Her ay bir etkinlik mi var?
- Mart ayı için İzmir Büyükşehir Belediye Başkanımıza müracaatımızı yaptık, ondan cevap bekliyoruz. Sağ olsunlar, Ocak ayı organizasyonumuz için bize çok destek verdi. Bütün gönüllü kadınlarımız ve çocuklarımızın birlikte yapacağı 50'ye 70 resimler, ünlü ressam İsmail Acar tarafından bir bütün haline getirilecek. İki taraflı bir resim olacak bu. Bizim düşüncemiz, 7'ye 2 Kordon'a yanlamasına koymak. Böyle bir çalışmayı herkesin görmesini arzu ediyoruz. Tabii Büyükşehir Belediye Başkanımız Kordon değil, başka yer olur derse, o da olabilir. Farkındalığı böyle artıracağız. Sadece bizim organizasyonumuza gelenler, gazetelerde okuyanların değil, herkesin görmesini istiyoruz. 6 ay kalabilir, 3 ay kalabilir, sürekli kalabilir. Belediyemizin iznine bağlı. Ama hayalimiz Kordon'da öyle bir pano yapmak. Yanlamasına koyduğumuz zaman hiçbir görüntüyü rahatsız etmeyecek bir şey olacak. Sabahat Akşiray Okulu'nda çok güzel seramik çalışmaları yapıyor. Çocuklar ve gönüllü bayanlar, Dokuz Eylül Üniversitesi seramik bölümü öncülüğünde seramik çalışması yapacak. Bunları Nisan'da düzenleyeceğimiz kermeste satacağız. Sabahat Akşıray Otistik Çocuklar Eğitim Merkezi'nin her yıl yaptığı spor ve kültür şenliği varmış. Mayıs'ta da onların okulunda spor ve kültür şenliğine biz kadınlar olarak destek vereceğiz, çocuklarımızla birlikte olacağız.

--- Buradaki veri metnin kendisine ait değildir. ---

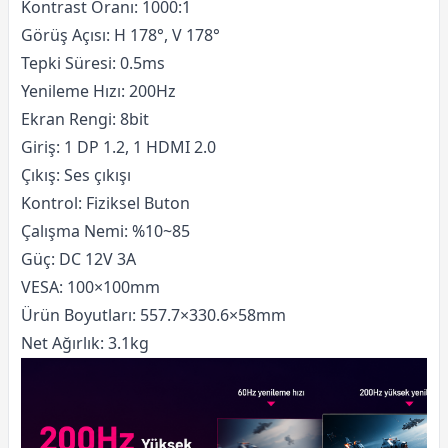
Kontrast Oranı: 1000:1
Görüş Açısı: H 178°, V 178°
Tepki Süresi: 0.5ms
Yenileme Hızı: 200Hz
Ekran Rengi: 8bit
Giriş: 1 DP 1.2, 1 HDMI 2.0
Çıkış: Ses çıkışı
Kontrol: Fiziksel Buton
Çalışma Nemi: %10~85
Güç: DC 12V 3A
VESA: 100×100mm
Ürün Boyutları: 557.7×330.6×58mm
Net Ağırlık: 3.1kg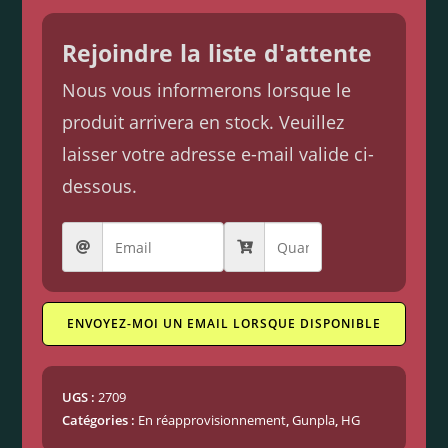
Rejoindre la liste d'attente
Nous vous informerons lorsque le
produit arrivera en stock. Veuillez
laisser votre adresse e-mail valide ci-
dessous.
ENVOYEZ-MOI UN EMAIL LORSQUE DISPONIBLE
UGS :
2709
Catégories :
En réapprovisionnement
,
Gunpla
,
HG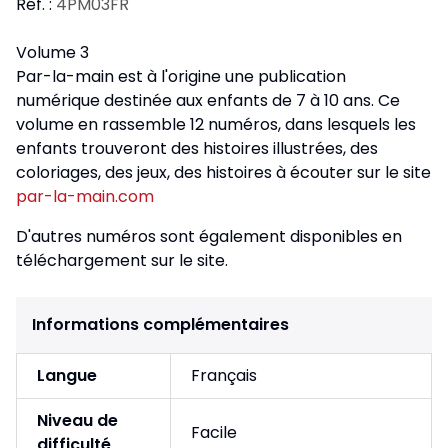
Réf. :
4PM03FR
Volume 3
Par-la-main est à l'origine une publication
numérique destinée aux enfants de 7 à 10 ans. Ce
volume en rassemble 12 numéros, dans lesquels les
enfants trouveront des histoires illustrées, des
coloriages, des jeux, des histoires à écouter sur le site
par-la-main.com
D'autres numéros sont également disponibles en
téléchargement sur le site.
Informations complémentaires
Langue
Français
Niveau de
Facile
difficulté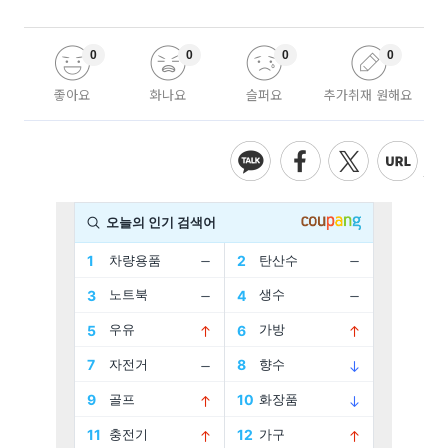
0
0
0
0
좋아요
화나요
슬퍼요
추가취재 원해요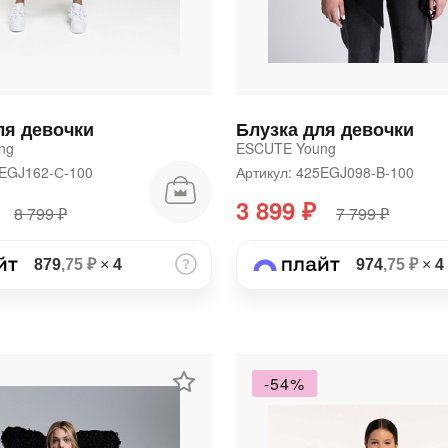
ля девочки
Блузка для девочки
ng
ESCUTE Young
5EGJ162-С-100
Артикул: 425EGJ098-B-100
3 899 ₽
8 799 ₽
7 799 ₽
раз в 2 недели
879
,75 ₽
×
4
974
,75 ₽
×
4
-54%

Mayıs sonu, Haziran başı gibi destekçilerimize teşekkürümüzle bir gece düzenleyecek bu işi noktalamış olacağız.
"ERKEKLERİ DE BİR KENARA KOYARIZ"
Proje gelecek yıl devam etmez mi?
- Belki yazın Çeşme'de daha büyük proje üretir, Ekim'den sonra yepyeni projelerle ortaya çıkarız. Erkekler de bir şeyler yapmak istiyor. Belki erkeklerimizi de bir kenara koyarız bu kadar istiyorlarsa.
Para toplanabiliyor mu organizasyonlardan?

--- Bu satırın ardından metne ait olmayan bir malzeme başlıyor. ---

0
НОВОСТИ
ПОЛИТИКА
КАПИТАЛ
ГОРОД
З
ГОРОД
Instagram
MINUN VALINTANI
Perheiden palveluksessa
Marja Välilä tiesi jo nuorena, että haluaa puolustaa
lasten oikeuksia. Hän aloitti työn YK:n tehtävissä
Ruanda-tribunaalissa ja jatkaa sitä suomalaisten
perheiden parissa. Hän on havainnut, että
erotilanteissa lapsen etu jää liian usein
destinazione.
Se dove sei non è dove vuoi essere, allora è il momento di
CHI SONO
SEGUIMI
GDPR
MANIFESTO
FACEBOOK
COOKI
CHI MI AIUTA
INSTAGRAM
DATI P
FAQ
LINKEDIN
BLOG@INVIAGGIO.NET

- Amacımız büyük paralar kazanmak değil, farkındalığı yaratmak ve onu da başardığımızı düşünüyorum. Daha da gelişecek bu. Görüştüğüm bazı kişiler, "Biz otistik çocukların konuşamadığını zannederdik" dedi. Sahneye onlarla çıkacağız dedim, "A yürüyebiliyor mu onlar" dediler. Bu projeyle şu kadar toplandı şunu yaptık diye bir şey yok. Bu organizasyonda büyük bir para toplayamadık. Çünkü bununla uğraşamadık. Bu ayrı bir uğraş gerektiriyor. Gidip firmalarla, kişilerle görüşmek gerekiyor, bir emek gerekiyor. Çok büyük bir organizasyondu, sadece onunla uğraşabildik. Şimdi bu saatten sonra yapacağımız organizasyonlarda tabii ki o da olacak. Mayıs sonuna kadar topladığımız paraları biriktireceğiz. Bizim derneğimiz KAMED, buradan bir şey almayacak tabii ki. Para biriktikten sonra, Gülnur Vural ile beraber okul müdürlerimizi davet edeceğiz, ne kadar biriktirdiysek, onların ne ihtiyacı varsa hep birlikte karar vereceğiz. Biz KAMED ve gönüllü kadınların kalıcı bir şey yapmasını istiyoruz. Bu bir sınıf mı neyse birlikte karar verip, onu yapmak amaç. İzmir'de ilk defa bu kadar kadın birleşip, bir şeyler yapıyor, bir çaba harcıyor. Kalıcı, 10 sene sonra önünden geçerken biz bunu yaptık diyebileceğimiz bir eser yapmak istiyoruz.
"DESTEK OLURUZU, KAPIMIZ AÇIK"
İzmir dışına da açılacak mısınız?
- İstiyoruz ki bu hareket tüm Türkiye'ye yayılsın. Diğer şehirlerde de bunun yapılacağını gösterip, oralardaki çocukları da okullu yapmak çok önemli. İzmir'de yapılanların, başka şehirlerdeki kadınlara da okullara da örnek olması. Biz onlara destek oluruz kapımız açık. Gideriz, anlatırız, bütün Türkiye'de. Bu çocuklar eğitim alırsa dans ediyor, piyano, keman çalabiliyor, eğitimle her şeyi yapabiliyor. Bunlara eğitim vermeliyiz. Eğitimin ne kadar önemli olduğunu o gece göstermiş olduk.